Sunday, May 13, 2012

Return to Ramsey's Draft: May 10, 2012

Negotiating a stream crossing.
Back at Ramsey's Draft Wilderness Area (topo map) for the 4th time in the past several weeks this week, as the PATC's Southern Shenandoah Valley Chapter scheduled another trail maintenance trip - this time mid-week.  We all had seen a photo from a few weeks ago indicating a part of the trail to be in really tough shape due to blown down trees, though that part was so far from the trailhead that we pretty much knew we wouldn't make it there.  (Here is an account of one of those work trips:  http://patc-charlottesville.blogspot.com/2012/05/ramseys-draft-worktrip-april-21-2012.html.)

No matter!  The trip allowed me to give back a little more to the maintenance of an area devastated by an invasive insect species.  The trip also provided me with the opportunity to hike a portion of trail I'd never experienced before - the Ramsey's Draft Trail between the Jerry's Run Trail intersection and the point where the Left Prong and Right Prong of the Draft meet.  This is the same place as the topo shows the road ends.  But there hasn't been a road here since around 1985 when a big storm washed it all away.  (Part of the fun of walking this trail is figuring out where the road must have been, which is not always an easy thing to do.)
Some stiff obstructions on the trail.

It was a beautiful day to be out on the trail - a cold front had come through the night before, replacing seeming days of constant rain with blue skies.  But it made each stream crossing a treacherous adventure.  I have to face the truth - this time of year, it is just about impossible to make it too deep into this wilderness without experiencing wet feet.  I got them on the way out.

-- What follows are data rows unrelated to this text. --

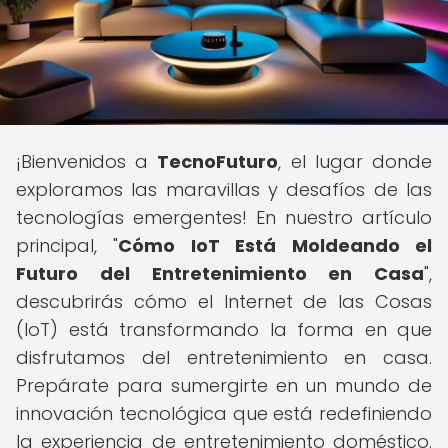
¡Bienvenidos a
TecnoFuturo
, el lugar donde
exploramos las maravillas y desafíos de las
tecnologías emergentes! En nuestro artículo
principal, "
Cómo IoT Está Moldeando el
Futuro del Entretenimiento en Casa
",
descubrirás cómo el Internet de las Cosas
(IoT) está transformando la forma en que
disfrutamos del entretenimiento en casa.
Prepárate para sumergirte en un mundo de
innovación tecnológica que está redefiniendo
la experiencia de entretenimiento doméstico.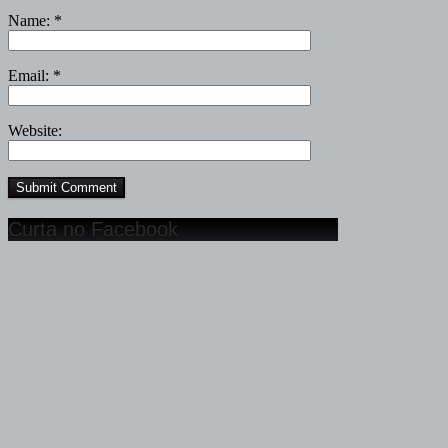
Name:
*
Email:
*
Website:
Curta no Facebook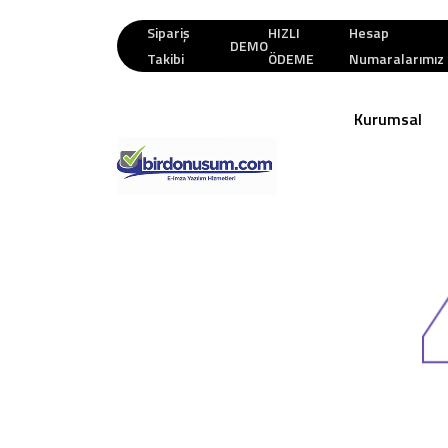
Sipariş
HIZLI
Hesap
DEMO
Takibi
ÖDEME
Numaralarımız
Kurumsal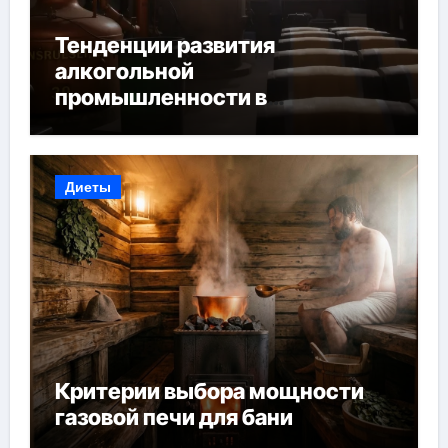
Тенденции развития
алкогольной
промышленности в
Узбекистане
Диеты
Критерии выбора мощности
газовой печи для бани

We opened up several areas to the original trail, each of which had grown a separate trail around the obstruction.
The end of the road - literally!
This campsite is at the point where the original road ended and trail began.
It was a 9.1 mile round trip to get to this point,
and there were at least 7 stream crossings each way.

The biggest disappointment of the day was seeing trash remaining in nearly every campsite fire pit along the trail.  This wilderness is such a beautiful and fragile place, but apparently many backpackers using the area don't care enough to clean up after themselves.  Shame on them!  Next time you are hiking back here, don't forget the plastic garbage bag to clean up after the jerks who camp here.

Thoughtless hikers leave tin cans in the fire pit.
Even more unbelievable is the half burned box
for a mosquito coil.  Ignorant hikers didn't even know
that mosquitos aren't out yet this time of year.

A pair of half melted cooking tongs left at this fire pit.

A plastic soda bottle, partially melted, adorns this fire pit.

1 comment:

  1. Cool post and good on you for getting out an volunteering. I need to do more of that. Looks like is was a great day for a cleanup. Cheers!